> SET OF TASKS
(A) Reproduce the part of the Docker passage starting at "The -rm flag automatically" and ending at "remove the container.".
(B) List every command-line flag that the Docker passage explains.

> PROVIDED PASSAGE
........

The -name <name> flag names an instance. If you don’t provide a name, each instance gets a random alphanumeric ID on start. Names are useful because they persist across individual instances of a container, so they can be easily remembered or used in code.

The -rm flag automatically removes the container after it’s done. If you don’t use the -rm flag, the container will stick around until you clean it up manually with docker rm. The -rm flag can be useful when iterating quickly – especially because you can’t re-use names until you remove the container.

The -d flag will run your container in detached mode. This is useful when you want your container to run in the background and not block your terminal session. It’s useful when running containers in production, but you probably don’t want to use it when trying things out and want to see logs streaming out as the container runs.

Getting Information in and out

When a container runs, it is isolated from the host. This is a great feature. It means programs running inside the container can address the container’s filesystem and networking without worrying about the host outside. But, it also means that using resources on the host requires explicit declarations as part of the docker run command.

........

> GIVEN DATA
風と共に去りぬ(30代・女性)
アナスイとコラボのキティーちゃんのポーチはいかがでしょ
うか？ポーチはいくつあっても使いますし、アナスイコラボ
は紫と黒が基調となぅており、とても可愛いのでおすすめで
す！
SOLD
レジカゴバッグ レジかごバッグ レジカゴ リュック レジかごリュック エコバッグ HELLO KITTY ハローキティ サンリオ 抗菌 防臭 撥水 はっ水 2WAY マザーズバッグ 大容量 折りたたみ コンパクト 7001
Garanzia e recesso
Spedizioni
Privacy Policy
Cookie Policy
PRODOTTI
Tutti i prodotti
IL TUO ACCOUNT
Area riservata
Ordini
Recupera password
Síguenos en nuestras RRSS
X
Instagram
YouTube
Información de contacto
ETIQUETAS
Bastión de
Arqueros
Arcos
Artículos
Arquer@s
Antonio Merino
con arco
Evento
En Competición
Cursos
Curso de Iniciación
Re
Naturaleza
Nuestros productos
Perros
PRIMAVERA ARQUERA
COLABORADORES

........

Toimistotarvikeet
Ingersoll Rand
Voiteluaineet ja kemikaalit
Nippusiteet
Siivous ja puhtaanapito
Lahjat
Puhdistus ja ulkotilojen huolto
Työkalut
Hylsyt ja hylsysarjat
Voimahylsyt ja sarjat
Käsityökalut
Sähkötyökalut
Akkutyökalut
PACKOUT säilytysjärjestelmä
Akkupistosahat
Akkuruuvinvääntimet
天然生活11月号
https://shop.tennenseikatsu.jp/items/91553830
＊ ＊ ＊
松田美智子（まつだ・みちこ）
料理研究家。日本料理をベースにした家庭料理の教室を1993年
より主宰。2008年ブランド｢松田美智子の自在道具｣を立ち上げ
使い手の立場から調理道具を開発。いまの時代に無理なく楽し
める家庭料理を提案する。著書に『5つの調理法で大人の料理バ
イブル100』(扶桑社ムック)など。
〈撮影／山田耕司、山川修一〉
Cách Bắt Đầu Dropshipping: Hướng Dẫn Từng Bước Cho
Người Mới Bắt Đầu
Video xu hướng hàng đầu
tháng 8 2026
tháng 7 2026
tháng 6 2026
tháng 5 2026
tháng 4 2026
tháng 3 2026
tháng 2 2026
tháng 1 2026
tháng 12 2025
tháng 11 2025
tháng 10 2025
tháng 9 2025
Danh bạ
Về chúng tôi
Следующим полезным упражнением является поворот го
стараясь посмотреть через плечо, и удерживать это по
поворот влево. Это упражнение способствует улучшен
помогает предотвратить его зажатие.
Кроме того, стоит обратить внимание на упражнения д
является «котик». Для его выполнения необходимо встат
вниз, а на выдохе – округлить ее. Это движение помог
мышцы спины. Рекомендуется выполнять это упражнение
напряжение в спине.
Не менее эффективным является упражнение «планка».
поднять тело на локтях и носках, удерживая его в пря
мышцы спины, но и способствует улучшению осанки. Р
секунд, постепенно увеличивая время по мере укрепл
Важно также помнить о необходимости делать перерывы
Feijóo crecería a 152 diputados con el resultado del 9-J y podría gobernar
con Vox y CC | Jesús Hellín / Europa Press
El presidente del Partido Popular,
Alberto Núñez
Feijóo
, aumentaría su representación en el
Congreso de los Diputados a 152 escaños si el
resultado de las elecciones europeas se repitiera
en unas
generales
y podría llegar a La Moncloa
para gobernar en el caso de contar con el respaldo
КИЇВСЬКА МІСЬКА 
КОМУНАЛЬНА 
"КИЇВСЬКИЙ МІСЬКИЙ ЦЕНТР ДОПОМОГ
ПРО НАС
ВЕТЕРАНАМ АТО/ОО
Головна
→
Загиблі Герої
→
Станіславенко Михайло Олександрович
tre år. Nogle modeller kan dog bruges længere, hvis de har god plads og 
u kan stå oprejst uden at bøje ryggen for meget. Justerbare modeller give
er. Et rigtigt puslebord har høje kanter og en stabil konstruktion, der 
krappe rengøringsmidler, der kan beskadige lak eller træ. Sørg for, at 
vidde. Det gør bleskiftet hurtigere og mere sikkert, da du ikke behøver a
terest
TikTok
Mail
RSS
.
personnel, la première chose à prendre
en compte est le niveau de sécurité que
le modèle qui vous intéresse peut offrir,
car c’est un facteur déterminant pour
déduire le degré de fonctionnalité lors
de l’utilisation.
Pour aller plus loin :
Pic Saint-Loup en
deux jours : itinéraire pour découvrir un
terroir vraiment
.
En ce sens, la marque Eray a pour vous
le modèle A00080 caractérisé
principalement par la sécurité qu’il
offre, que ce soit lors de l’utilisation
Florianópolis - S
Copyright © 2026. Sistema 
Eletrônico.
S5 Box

........

> EXPECTED OUTPUTS
(A)
The -rm flag automatically removes the container after it’s done. If you don’t use the -rm flag, the container will stick around until you clean it up manually with docker rm. The -rm flag can be useful when iterating quickly – especially because you can’t re-use names until you remove the container.

(B)
-name
-rm
-d